There are lots of good comedy TV shows and films out there, so this doesn’t apply to everything, but in the last seven to ten years or so, there has been a noticeable growth of grim, depressing and gritty output on TV and at the cinema. Now, some of it is distinctly linked to the character to some degree, so I’m only going to mention Batman and Dexter in passing. The former doesn’t have much to laugh about in the Nolan films, but there is definitely a delicious dark river of humour and laughs in the latter. So putting those to one side, I’ve found myself walking away from certain TV shows and absolutely ignoring some film franchises because they’re just depressing and will sour my mood.
I’m not sure if the wealth of this material can be blamed on the current world climate being in the toilet, but in some ways I think it is linked to it. During a recession and times of hardship, the sale of chocolate tends to increase. People want a brief temporary boost to lift their mood. In the same way I think on some level we like to see other people being a bit miserable and upset, because we’re all feeling it. I’m not saying we like seeing people being injured or hurt, but I think seeing people share in our collective misery is somehow soothing. Misery loves company is a well worn saying and very true. Again, I feel I should stress, not everything is like this, and we don’t all want to feel this way all of the time. We want to watch stuff that will make us laugh and cry, that will lift us up, make us think about the future, family and believe in heroes. Films that will inspire, make people look up at the stars in wonder and imagine the possibilities and consider taming the impossible and making it into reality. I still want all of that, but sometimes, I also want to watch the darker content.
For whatever reason, I think I’ve moved out of that phase in my head and I don’t enjoy swimming in that collective pool of misery anymore. I’ve purposefully avoided certain TV shows because they’re just too bleak, despite all of their critical acclaim, such as Breaking Bad. I watched the first series about a year ago and haven’t gone back to it, despite the amazing performances, particularly by Bryan Cranston. I may not know the definite end of the series, but the show is a train wreck in slow motion over several years. You can hear the whistle and thrum of the engine, feel the vibrations while still lying on the tracks. I’ve no desire to witness the destruction of a man as he sinks deeper and deeper.

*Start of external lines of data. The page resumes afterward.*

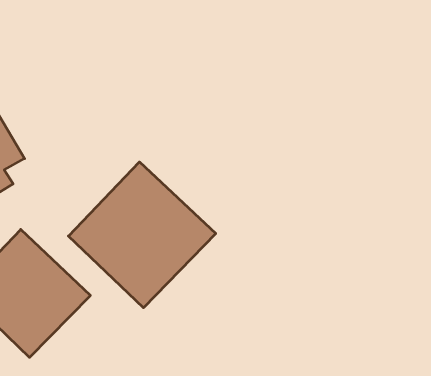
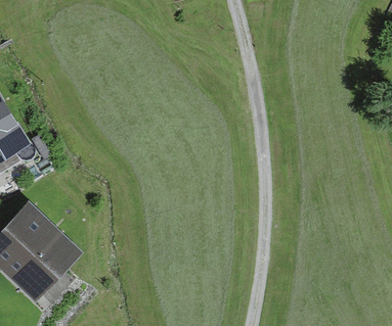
building: [68,162,216,308] -> none

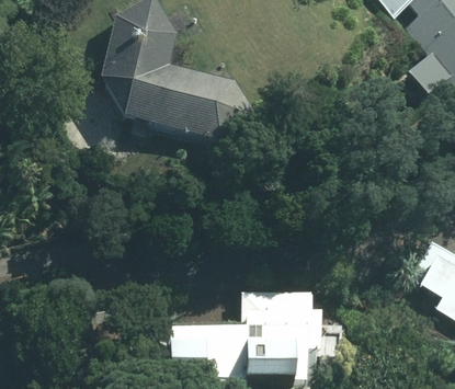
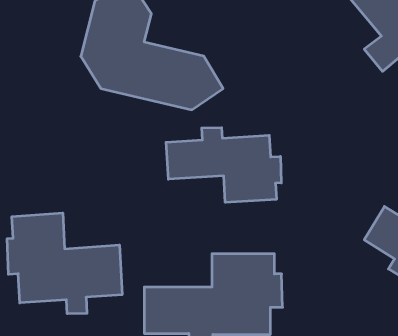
building: none -> [166,128,281,202]
building: none -> [7,213,122,314]

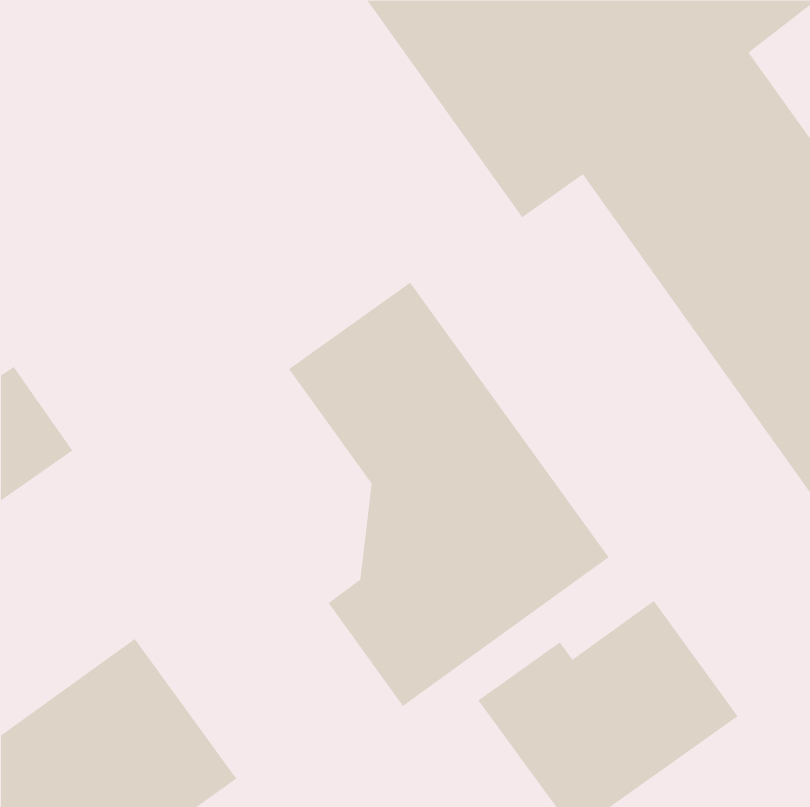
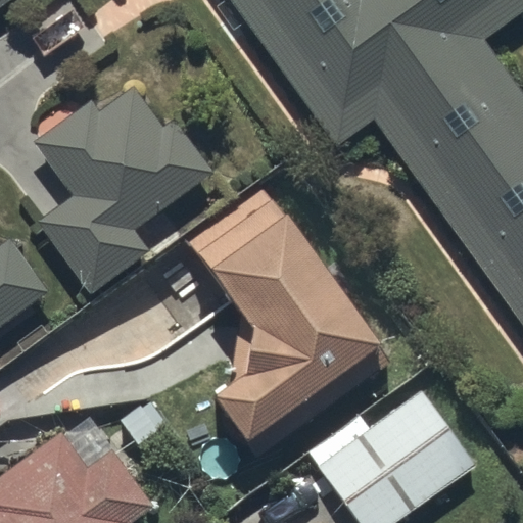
building: none -> [36,87,213,293]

I’ve also become reluctant to watch some TV shows that I previously enjoyed a great deal, such as the Walking Dead because there’s no relief, no real joy, and no hope. I watched a few episodes last night, but found myself doing something else at the same time, and only keeping one eye on the screen. The acting was great, the sets and location were amazing, but it was just more of the same. I fell out of love with the comic a couple of years ago but have continued to read the trades when they’re loaned to me by a friend. Even so, I recently told him to stop passing them to me, as it’s just more of the same, misery, death and destruction as mankind tears itself apart in the shattered remains of the old world. Sometimes there are brief moments of joy or sparks of hope, and that can make them all the more poignant, but at the same time it also means wading through a lot of smelly brown stuff to get there for a few seconds of relief. I’ve already written about Man of Steel, so I won’t repeat myself, but for me the film was a huge let down on some levels, one of which is there was very little to inspire. The symbol on his chest stands for hope, but there was very little in the film that gave me hope for the future.
I’m also becoming very tired with snarky journalists and columnists who tear things apart and seem to relish it. Whether it’s a book, TV show, film or even a celebrity in the public eye, there seems to a feast of people queuing up to destroy them and tear them down. Recently critics have ripped into the new Lone Ranger film and before that they went to town on John Carter, which was actually a lot of fun. I’ve not seen the Lone Ranger, but I doubt it is as bad as they claim and even so, it’s not meant to be anything other than a light, enjoyable summer romp for all the family. I mean look at the main character and Johnny Depp’s costume! It’s not a historical representation of anything. It’s also made by the same people as Pirates, so that gives you an idea of what to expect and yet they seemed to love filling entire pages with venom. The celebrity thing, well, people seem to enjoy that, so you could argue the media are just giving the people what they want. I still think it’s shameful and actually none of our business. Personally I have no interest and don’t care about who slept with who, or how many pounds someone put on, or their new haircut.
I’m not going to go into the grimdark fantasy thing too much as people have written about that a lot elsewhere, but I will say when every character is grey in a book it’s hard to find any heroes and you may come away feeling a bit grimy. I don’t think there’s anything wrong with writing about heroes, people that inspire and lead by example. The black hat and white hat fantasy books of my youth are gone, Eddings and Brooks etc, but I’m now more interested in reading about good guys trying to help people, whatever that means in 2013, and I use the term good guys very loosely.
So I think I’ve turned a corner somewhere in my head. Things are still pretty grim, we’re still in a worldwide recession, but I don’t want to add to that anymore. I’ve no desire to go back to pouring more of the really bleak stuff into my head that doesn’t need to be there. I might be missing out on some great stuff, but I’m ok with that.